• **REQUIRED WORK**
1. In the passage on infant laughter, how many times a day does a baby laugh on average?
2. Reproduce the passage on infant laughter word for word, from "Dr. Casper Addyman, director" up to and including "something we don’t.".

Babies are born with limited control of their body and no way to meet their basic needs independently. They are unable to speak the language of their family, yet their mere survival depends on social connection.
While infants cannot speak to us, they do have a way to connect: laughter. A baby’s first laugh has been considered a momentous occasion. According to Aristotle, laughter is what separates humans from other beings, and a baby’s first laugh is evidence that it has acquired a soul. In the Navajo culture, the first laugh marks the infant’s transition from the spirit realm into the human world.
Dr. Casper Addyman, director of the Infant Lab at Goldsmiths, University of London, describes why laughter is so important and breaks it down into four aspects, which he calls “truths.” He points out that babies know these truths, which we, as adults, may have forgotten. In fact, babies laugh an average of 300 times per day, while adults only laugh 20 times. It seems that babies know something we don’t.
Dr. Addyman points out that we laugh the most with people whom we love. The first thing babies know is unconditional love. We do not criticize an infant for having needs – we meet them. This absolute love and acceptance are not often experienced at any other time in life. Back-and-forth exchanges between caregivers and infants help to strengthen this connection.
One of the most iconic ways to engage in a back-and-forth exchange with a baby is peek-a-boo. This may be the first conversation in which the baby is an equal partner. They cannot communicate with words, but their laughter is as valuable as speaking.

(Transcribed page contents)

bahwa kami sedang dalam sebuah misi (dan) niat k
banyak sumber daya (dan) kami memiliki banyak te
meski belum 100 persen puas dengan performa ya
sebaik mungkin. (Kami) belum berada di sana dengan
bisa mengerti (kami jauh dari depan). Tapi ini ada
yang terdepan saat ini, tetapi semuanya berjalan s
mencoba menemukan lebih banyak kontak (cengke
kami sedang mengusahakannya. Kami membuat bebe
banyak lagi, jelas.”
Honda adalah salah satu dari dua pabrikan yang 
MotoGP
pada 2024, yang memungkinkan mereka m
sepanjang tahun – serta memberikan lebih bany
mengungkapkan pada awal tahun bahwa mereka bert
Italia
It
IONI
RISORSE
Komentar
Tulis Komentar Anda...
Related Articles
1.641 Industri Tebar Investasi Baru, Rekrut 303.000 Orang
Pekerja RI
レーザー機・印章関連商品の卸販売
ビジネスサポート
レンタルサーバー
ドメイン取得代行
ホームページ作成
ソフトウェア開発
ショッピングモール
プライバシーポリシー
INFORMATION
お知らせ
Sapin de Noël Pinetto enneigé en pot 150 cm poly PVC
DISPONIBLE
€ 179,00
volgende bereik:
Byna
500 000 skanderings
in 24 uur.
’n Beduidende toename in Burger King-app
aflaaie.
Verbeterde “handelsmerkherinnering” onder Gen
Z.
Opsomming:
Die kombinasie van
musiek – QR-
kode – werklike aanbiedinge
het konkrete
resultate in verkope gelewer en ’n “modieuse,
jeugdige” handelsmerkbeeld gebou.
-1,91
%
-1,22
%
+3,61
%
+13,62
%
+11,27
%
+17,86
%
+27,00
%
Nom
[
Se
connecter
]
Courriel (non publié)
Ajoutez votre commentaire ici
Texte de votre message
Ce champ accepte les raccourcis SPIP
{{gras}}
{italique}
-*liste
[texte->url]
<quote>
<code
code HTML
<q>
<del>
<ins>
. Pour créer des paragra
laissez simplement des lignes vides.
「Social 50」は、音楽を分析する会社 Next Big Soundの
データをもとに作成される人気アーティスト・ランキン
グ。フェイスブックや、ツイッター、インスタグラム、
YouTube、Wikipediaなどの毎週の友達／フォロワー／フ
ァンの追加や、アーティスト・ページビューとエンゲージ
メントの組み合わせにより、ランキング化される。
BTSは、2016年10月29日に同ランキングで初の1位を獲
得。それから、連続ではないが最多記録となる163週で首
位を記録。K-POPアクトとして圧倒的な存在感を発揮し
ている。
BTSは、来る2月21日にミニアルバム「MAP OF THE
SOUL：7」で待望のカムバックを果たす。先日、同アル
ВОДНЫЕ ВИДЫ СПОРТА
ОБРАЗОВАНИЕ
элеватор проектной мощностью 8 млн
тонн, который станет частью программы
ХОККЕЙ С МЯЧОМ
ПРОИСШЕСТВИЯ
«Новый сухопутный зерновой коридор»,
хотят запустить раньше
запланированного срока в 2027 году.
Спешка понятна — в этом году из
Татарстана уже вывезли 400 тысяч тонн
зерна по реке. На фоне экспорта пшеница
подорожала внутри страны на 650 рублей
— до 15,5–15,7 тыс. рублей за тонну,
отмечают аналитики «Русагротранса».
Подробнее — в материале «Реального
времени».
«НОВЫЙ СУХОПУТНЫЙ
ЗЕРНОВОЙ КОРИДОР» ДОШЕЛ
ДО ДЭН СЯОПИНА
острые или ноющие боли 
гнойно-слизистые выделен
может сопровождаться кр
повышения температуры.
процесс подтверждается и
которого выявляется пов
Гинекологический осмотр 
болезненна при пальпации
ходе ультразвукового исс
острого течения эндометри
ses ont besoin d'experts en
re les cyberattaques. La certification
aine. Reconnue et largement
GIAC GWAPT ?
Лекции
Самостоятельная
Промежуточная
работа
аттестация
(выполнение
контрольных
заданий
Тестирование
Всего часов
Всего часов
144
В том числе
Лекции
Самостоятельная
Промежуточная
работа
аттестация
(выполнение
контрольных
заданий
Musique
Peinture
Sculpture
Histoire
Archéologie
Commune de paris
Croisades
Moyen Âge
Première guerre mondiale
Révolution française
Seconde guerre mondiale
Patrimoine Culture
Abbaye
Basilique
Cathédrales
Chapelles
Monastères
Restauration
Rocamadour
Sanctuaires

• **TASK-BY-TASK OUTPUTS**
1. About 300 times per day.

2.
Dr. Casper Addyman, director of the Infant Lab at Goldsmiths, University of London, describes why laughter is so important and breaks it down into four aspects, which he calls “truths.” He points out that babies know these truths, which we, as adults, may have forgotten. In fact, babies laugh an average of 300 times per day, while adults only laugh 20 times. It seems that babies know something we don’t.